Pediatric Unit, Provincial Centre for Rare Diseases, Department of Women's and Children's Health, "S. Chiara" Hospital, Azienda Provinciale per i Servizi Sanitari, Largo Medaglie d'oro 9, 38122, Trento, Italy.
Hospital Pharmacy Unit, Azienda Provinciale per i Servizi Sanitari, Largo Medaglie d'oro 9, Trento, Italy.
AAPS PharmSciTech. 2020 Mar 9;21(3):100. doi: 10.1208/s12249-020-01642-y.
Sodium benzoate, a common food preservative, is used in the treatment of patients with urea cycle disorders (UCDs) as it stimulates ammonia removal by a non-urea cycle-based pathway. Despite its use in the clinical routine, no commercially available oral formulations currently exist. Liquid formulation is normally well accepted in pediatric age and allows precise dosage according to the children's needs.
(1) To prepare an oral sodium benzoate solution in different tastes and determine its stability, palatability, and tolerability and (2) to describe the long-term follow-up of two pediatric patients with UCDs treated with our formulation.
We prepared five oral solutions of sodium benzoate (200 mg/ml) by adding different flavoring agents. We measured drug concentration in the samples by high-performance liquid chromatography (HPLC). We evaluated palatability and tolerability with adult volunteers. Long-term drug compliance and metabolic control were appraised in two pediatric patients.

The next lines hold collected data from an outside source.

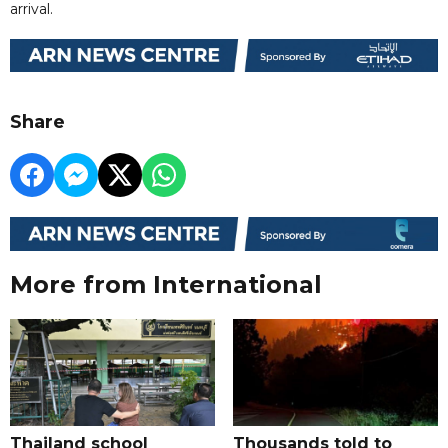
arrival.
Share
More from International
Thailand school
Thousands told to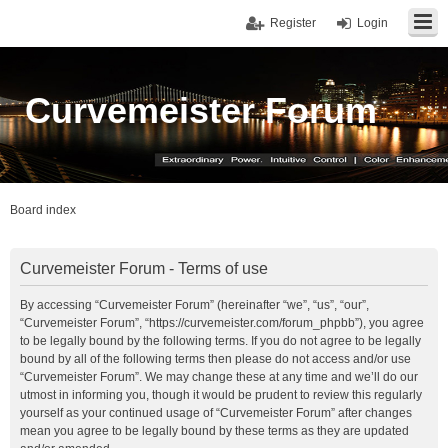
Register
Login
Curvemeister Forum
Board index
Curvemeister Forum - Terms of use
By accessing “Curvemeister Forum” (hereinafter “we”, “us”, “our”,
“Curvemeister Forum”, “https://curvemeister.com/forum_phpbb”), you agree
to be legally bound by the following terms. If you do not agree to be legally
bound by all of the following terms then please do not access and/or use
“Curvemeister Forum”. We may change these at any time and we’ll do our
utmost in informing you, though it would be prudent to review this regularly
yourself as your continued usage of “Curvemeister Forum” after changes
mean you agree to be legally bound by these terms as they are updated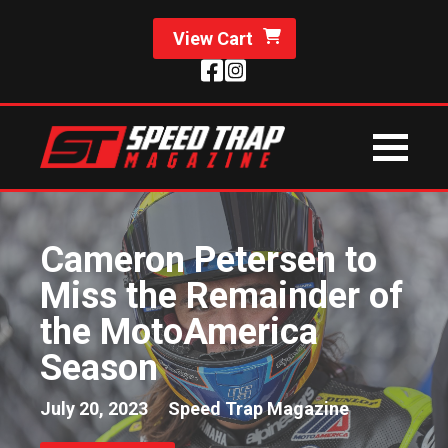
View Cart
Cameron Petersen to
Miss the Remainder of
the MotoAmerica
Season
July 20, 2023
Speed Trap Magazine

All the oral solutions remained stable at room temperature along the 96-day test period, and they were well tolerated. The mint-flavored solution resulted the most palatable and preferred by adult volunteers. We report good drug compliance and good metabolic outcomes for both pediatric patients during the entire follow-up.
Our study highlighted the stability and tolerability of flavored sodium benzoate oral solutions. These solutions were well accepted during a long-term follow-up and guaranteed a good metabolic control. Since taste attributes are critical to ensure acceptable medication adherence in the pediatric age, flavored liquid formulations of sodium benzoate may be an efficient strategy to achieve therapeutic outcomes in UCD pediatric patients.
苯甲酸钠是一种常见的食品防腐剂,用于治疗尿素循环障碍(UCD)患者,因为它可以通过非尿素循环途径刺激氨的清除。尽管它在临床常规中使用,但目前尚无市售的口服制剂。液体制剂通常在儿科中被很好地接受,并允许根据儿童的需要精确给药。
(1)制备不同口味的口服苯甲酸钠溶液,并确定其稳定性、可接受性和耐受性;(2)描述我们的制剂治疗的两名 UCD 儿科患者的长期随访结果。
我们通过添加不同的调味剂制备了五种苯甲酸钠(200mg/ml)的口服溶液。我们通过高效液相色谱法(HPLC)测量样品中的药物浓度。我们用成人志愿者评估可接受性和耐受性。我们评估了两名儿科患者的长期药物依从性和代谢控制情况。
在 96 天的测试期内,所有口服溶液在室温下均保持稳定,且耐受性良好。薄荷味溶液最可口,最受成人志愿者欢迎。我们报告了两名儿科患者在整个随访期间的良好药物依从性和良好的代谢结果。
我们的研究强调了调味苯甲酸钠口服溶液的稳定性和耐受性。这些溶液在长期随访期间被很好地接受,并保证了良好的代谢控制。由于口味特征对于确保儿科患者接受可接受的药物治疗至关重要,因此苯甲酸钠的调味液体制剂可能是在 UCD 儿科患者中实现治疗效果的有效策略。